When symptoms dictate, a prescription for bioidentical hormones, which have the same molecular structure as human hormones, may be preferable over synthetic. However, note that the Australasian Menopause Society advises women against using bioidentical hormones on the grounds that they are unregulated and can cause serious side effects.

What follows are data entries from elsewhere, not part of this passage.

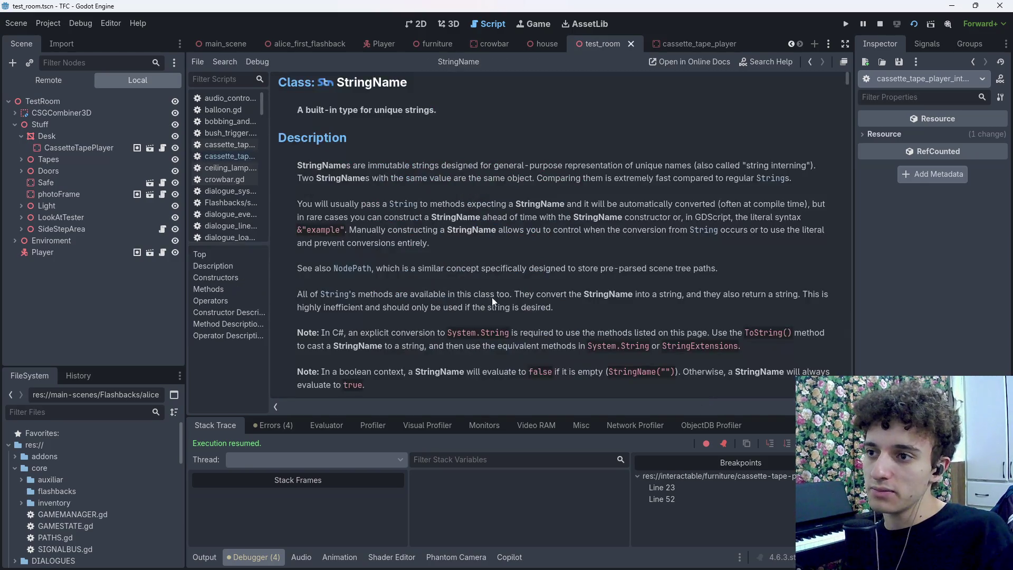
{"action": "scroll", "coordinate": [496, 276], "scroll_direction": "down", "scroll_amount": 3}
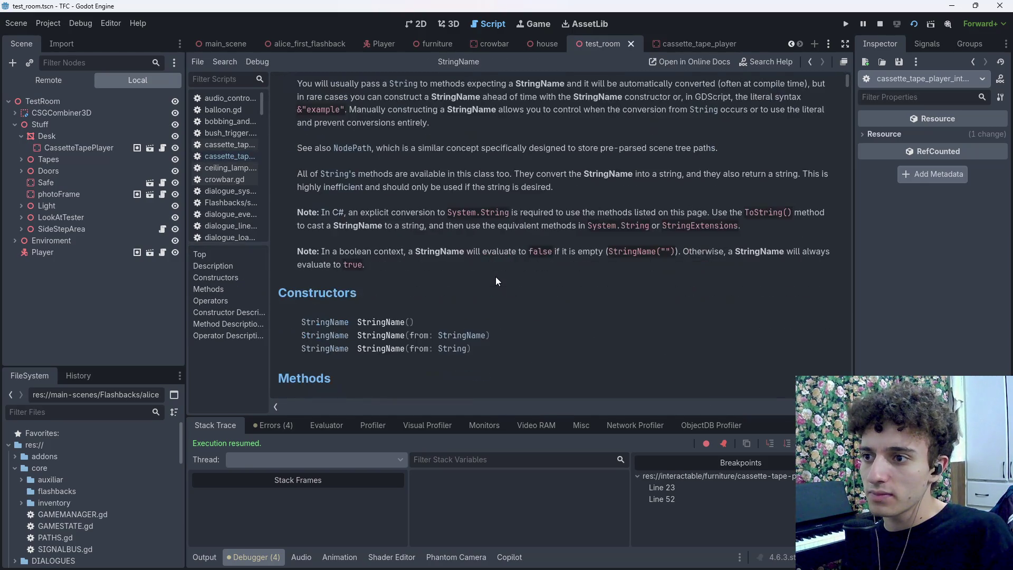
{"action": "scroll", "coordinate": [496, 277], "scroll_direction": "down", "scroll_amount": 6}
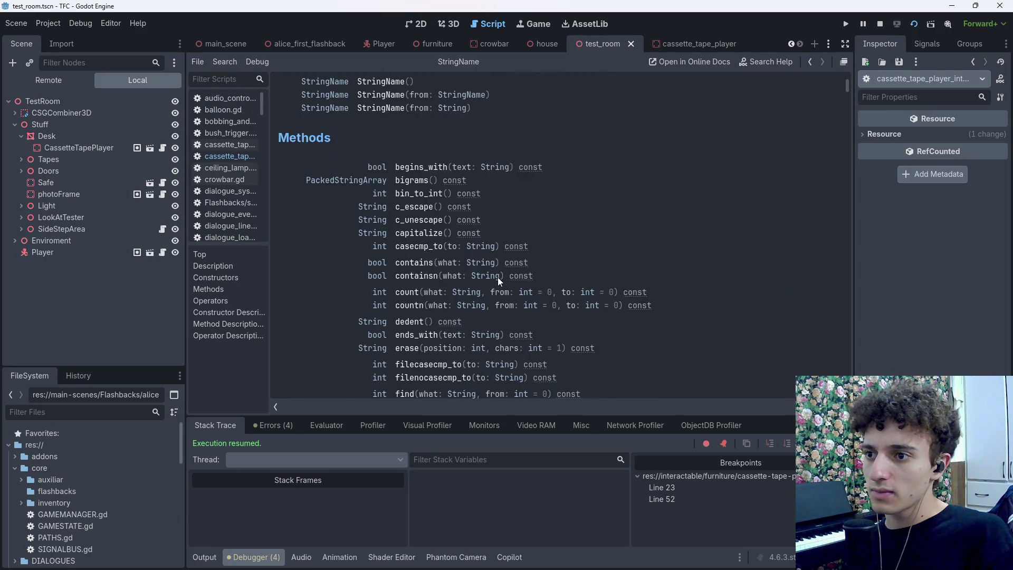
{"action": "scroll", "coordinate": [499, 276], "scroll_direction": "down", "scroll_amount": 6}
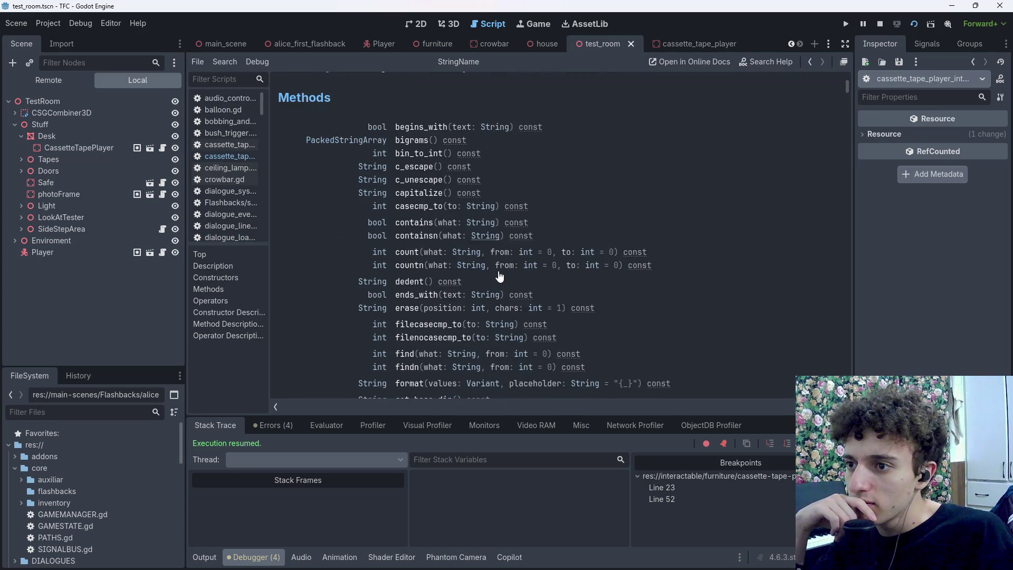
{"action": "scroll", "coordinate": [500, 276], "scroll_direction": "down", "scroll_amount": 3}
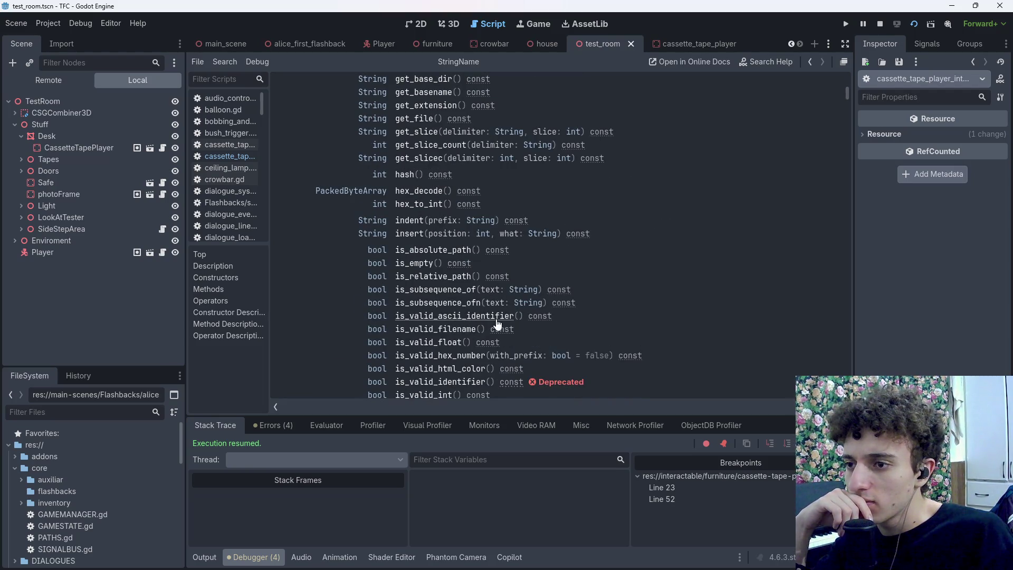
{"action": "scroll", "coordinate": [611, 312], "scroll_direction": "down", "scroll_amount": 5}
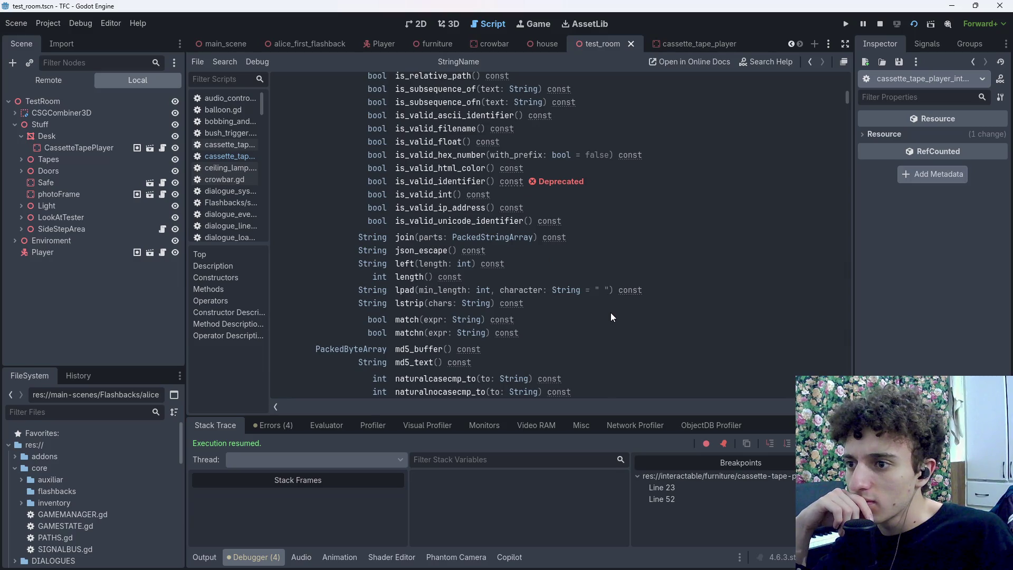
{"action": "scroll", "coordinate": [611, 316], "scroll_direction": "up", "scroll_amount": 2}
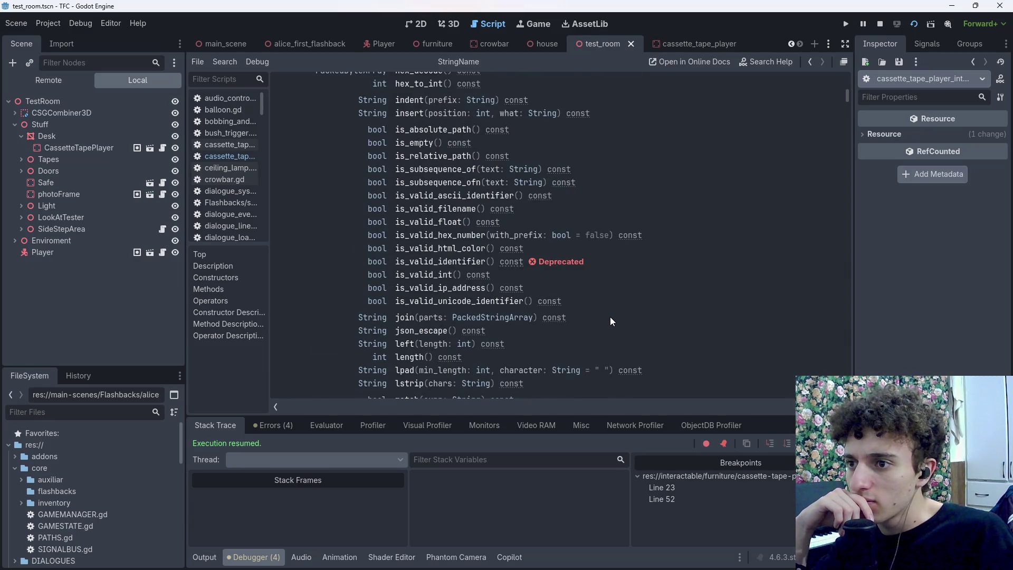
{"action": "scroll", "coordinate": [611, 317], "scroll_direction": "up", "scroll_amount": 6}
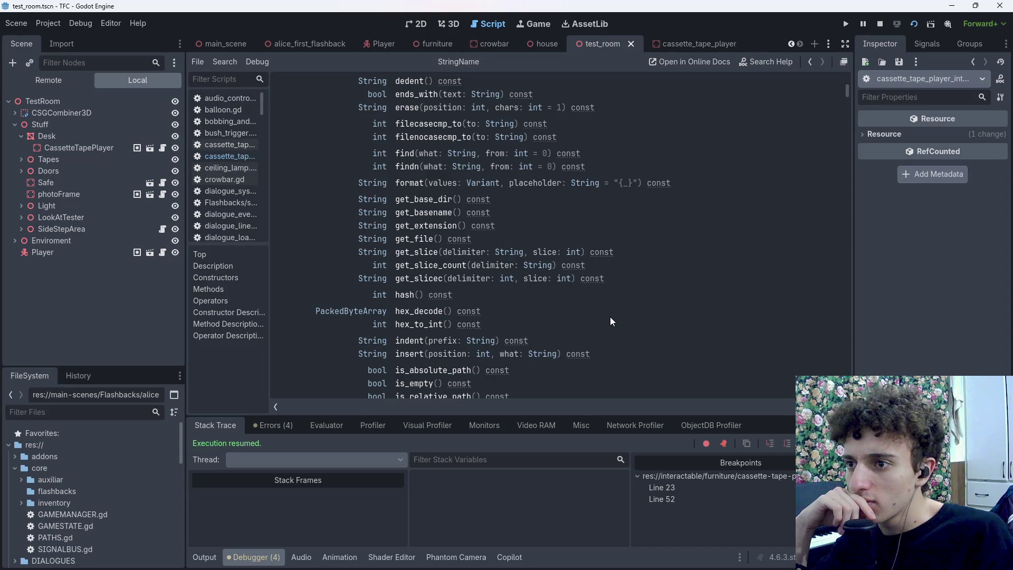
{"action": "scroll", "coordinate": [610, 317], "scroll_direction": "up", "scroll_amount": 10}
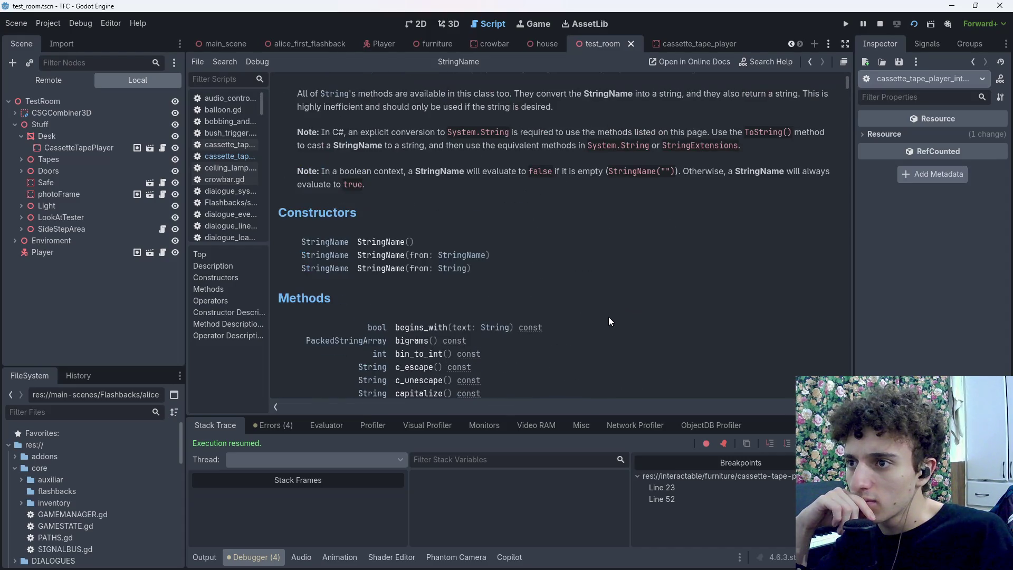
{"action": "scroll", "coordinate": [609, 322], "scroll_direction": "down", "scroll_amount": 3}
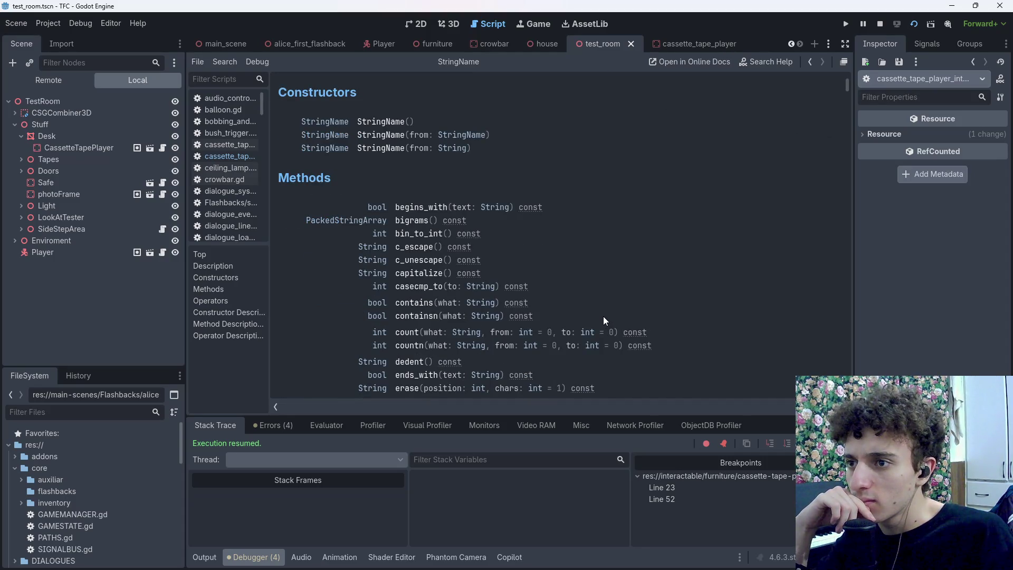
{"action": "scroll", "coordinate": [603, 316], "scroll_direction": "down", "scroll_amount": 2}
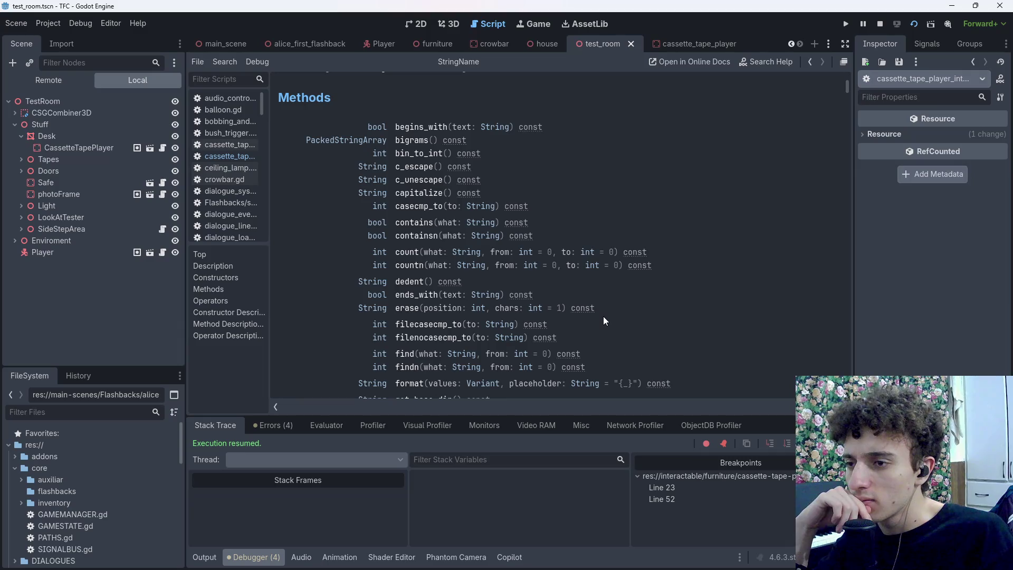
{"action": "scroll", "coordinate": [603, 317], "scroll_direction": "down", "scroll_amount": 4}
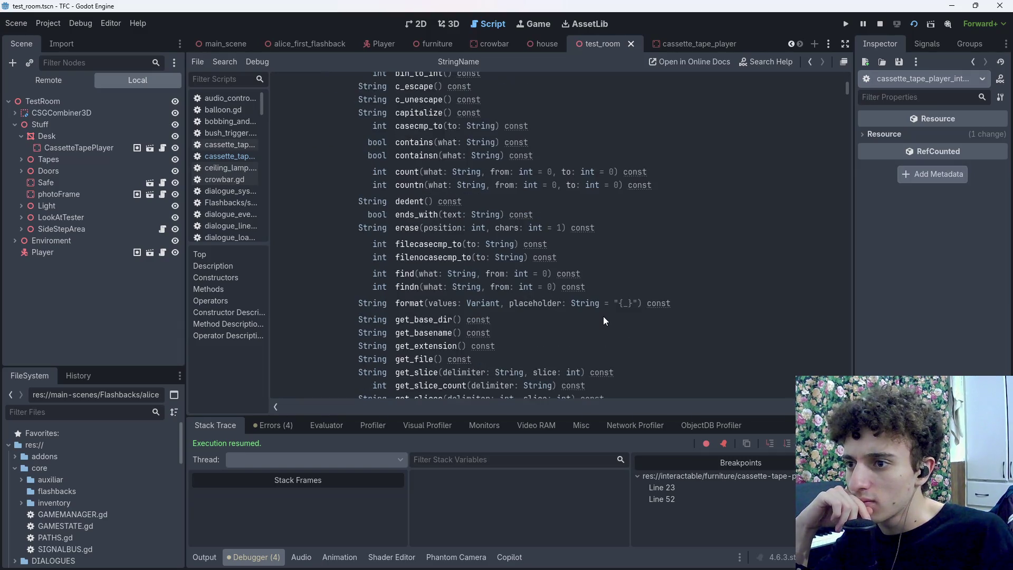
{"action": "scroll", "coordinate": [603, 320], "scroll_direction": "down", "scroll_amount": 3}
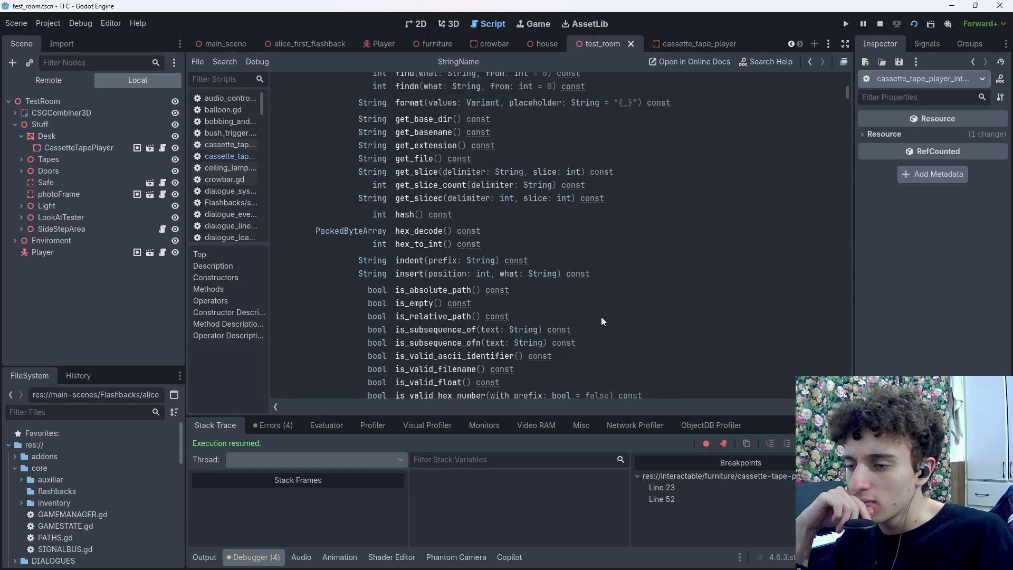
{"action": "scroll", "coordinate": [599, 321], "scroll_direction": "down", "scroll_amount": 1}
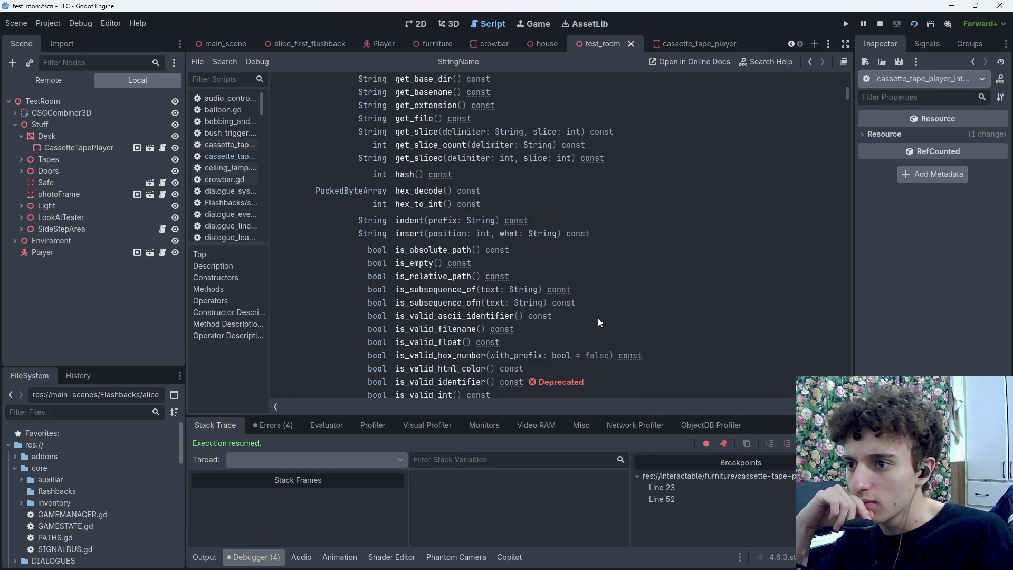
{"action": "scroll", "coordinate": [599, 319], "scroll_direction": "down", "scroll_amount": 2}
{"action": "scroll", "coordinate": [597, 318], "scroll_direction": "down", "scroll_amount": 3}
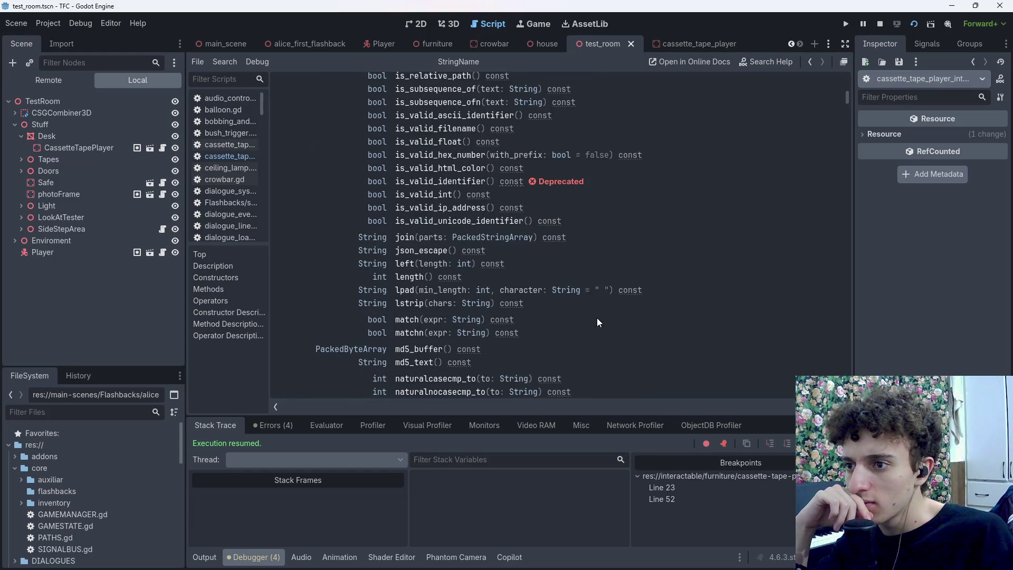
{"action": "left_click", "coordinate": [817, 63]}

Herbs that stimulate the body to increase hormone production are an effective alternative. For example, chasteberry (Vitex agnus-castus) increases progesterone, while adaptogens such as schisandra may help to balance cortisol. In an animal study conducted by the Swedish Herbal Institute, adaptogens schisandra and rhodiola prevented the increase in cortisol caused by acute stress. More information on these herbs and other supplements can be found at your health food store. a

Combat anxiety and depression naturally

Vitamin D

Lack of sunlight contributes to a vitamin D deficiency experienced by some people, especially those living in southern parts of Australia during the winter. Vitamin D has been known to aid depression.

Vitamins C and E

Separately and together, these antioxidants show promise in the treatment of anxiety.

St John’s wort

Research has shown that extracts of this herb are more effective than placebo in the treatment of mild to moderate depression.

Rhodiola

This adaptogenic herb may strengthen your response to stress. Start slowly and take it early in the day, as high doses may interfere with sleep.

Passionflower and valerian

These herbs may help with anxiety and promote restful sleep. They are often found combined in natural sleep remedies available at your health food store.